Only the lines that hold "trung" should be in the answer, each copied from the data below.

%%

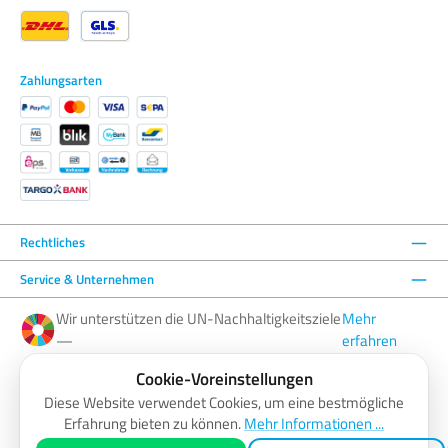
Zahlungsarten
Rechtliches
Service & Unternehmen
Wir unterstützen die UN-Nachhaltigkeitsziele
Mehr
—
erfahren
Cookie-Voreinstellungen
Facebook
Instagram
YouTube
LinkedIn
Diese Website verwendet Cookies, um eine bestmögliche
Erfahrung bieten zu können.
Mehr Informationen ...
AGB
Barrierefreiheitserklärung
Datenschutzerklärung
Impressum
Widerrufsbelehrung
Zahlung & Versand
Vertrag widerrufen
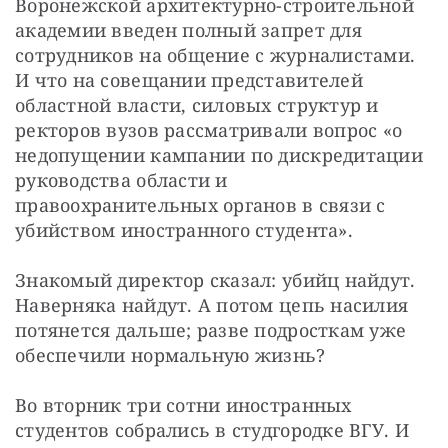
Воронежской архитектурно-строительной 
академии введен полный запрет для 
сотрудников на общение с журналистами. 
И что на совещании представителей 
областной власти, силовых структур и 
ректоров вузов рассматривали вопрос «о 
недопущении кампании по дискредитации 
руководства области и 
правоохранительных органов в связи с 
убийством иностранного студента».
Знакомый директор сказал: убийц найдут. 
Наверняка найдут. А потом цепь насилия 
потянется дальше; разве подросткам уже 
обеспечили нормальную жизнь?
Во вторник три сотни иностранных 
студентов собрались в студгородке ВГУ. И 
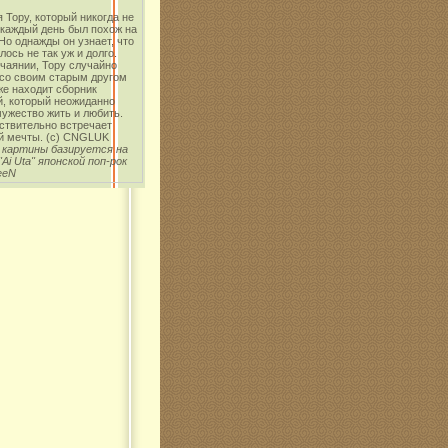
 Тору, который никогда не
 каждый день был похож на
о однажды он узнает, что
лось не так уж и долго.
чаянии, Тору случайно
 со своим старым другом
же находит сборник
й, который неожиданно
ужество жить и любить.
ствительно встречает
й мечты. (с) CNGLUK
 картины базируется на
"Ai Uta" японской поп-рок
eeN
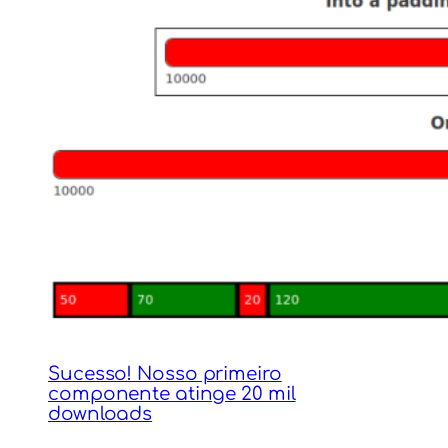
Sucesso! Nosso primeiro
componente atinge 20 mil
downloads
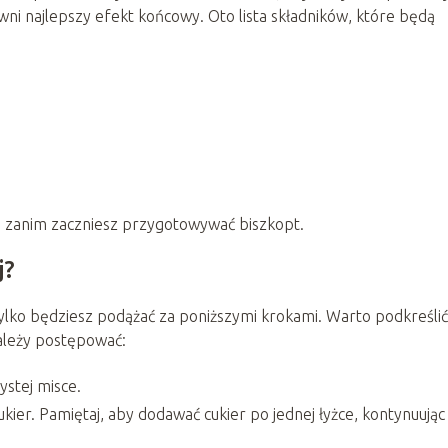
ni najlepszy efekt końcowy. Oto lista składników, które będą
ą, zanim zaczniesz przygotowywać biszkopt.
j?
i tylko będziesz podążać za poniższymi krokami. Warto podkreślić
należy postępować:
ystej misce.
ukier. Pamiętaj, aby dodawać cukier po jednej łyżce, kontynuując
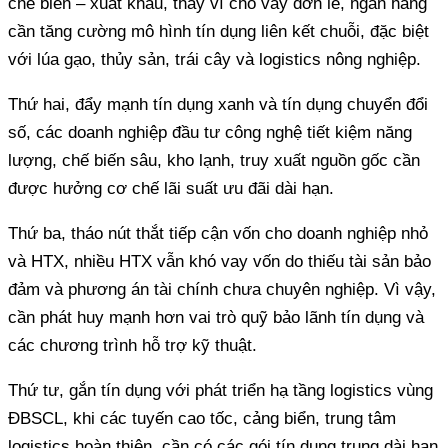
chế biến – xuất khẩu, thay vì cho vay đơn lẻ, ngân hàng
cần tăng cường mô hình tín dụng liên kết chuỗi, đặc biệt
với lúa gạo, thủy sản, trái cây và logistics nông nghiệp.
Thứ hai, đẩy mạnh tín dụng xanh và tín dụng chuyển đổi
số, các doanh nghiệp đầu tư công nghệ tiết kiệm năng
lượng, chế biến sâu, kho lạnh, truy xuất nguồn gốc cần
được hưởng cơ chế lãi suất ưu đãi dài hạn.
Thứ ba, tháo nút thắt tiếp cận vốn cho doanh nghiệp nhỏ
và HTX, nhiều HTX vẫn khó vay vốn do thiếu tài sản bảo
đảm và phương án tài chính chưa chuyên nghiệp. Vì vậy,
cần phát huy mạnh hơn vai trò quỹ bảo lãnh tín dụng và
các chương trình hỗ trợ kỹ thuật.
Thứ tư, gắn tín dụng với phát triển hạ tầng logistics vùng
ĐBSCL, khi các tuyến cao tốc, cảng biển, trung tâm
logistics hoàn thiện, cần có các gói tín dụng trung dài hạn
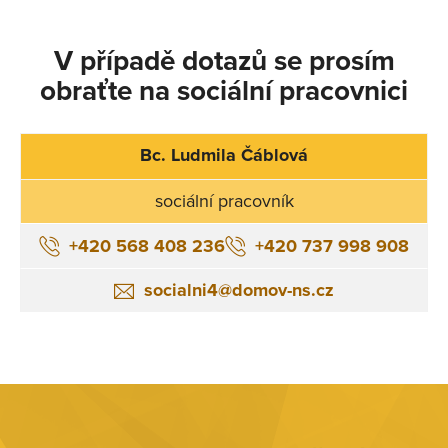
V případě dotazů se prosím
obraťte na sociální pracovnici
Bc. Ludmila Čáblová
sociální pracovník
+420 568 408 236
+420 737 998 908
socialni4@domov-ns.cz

%%

#### Solution to the problem
ĐBSCL, khi các tuyến cao tốc, cảng biển, trung tâm
logistics hoàn thiện, cần có các gói tín dụng trung dài hạn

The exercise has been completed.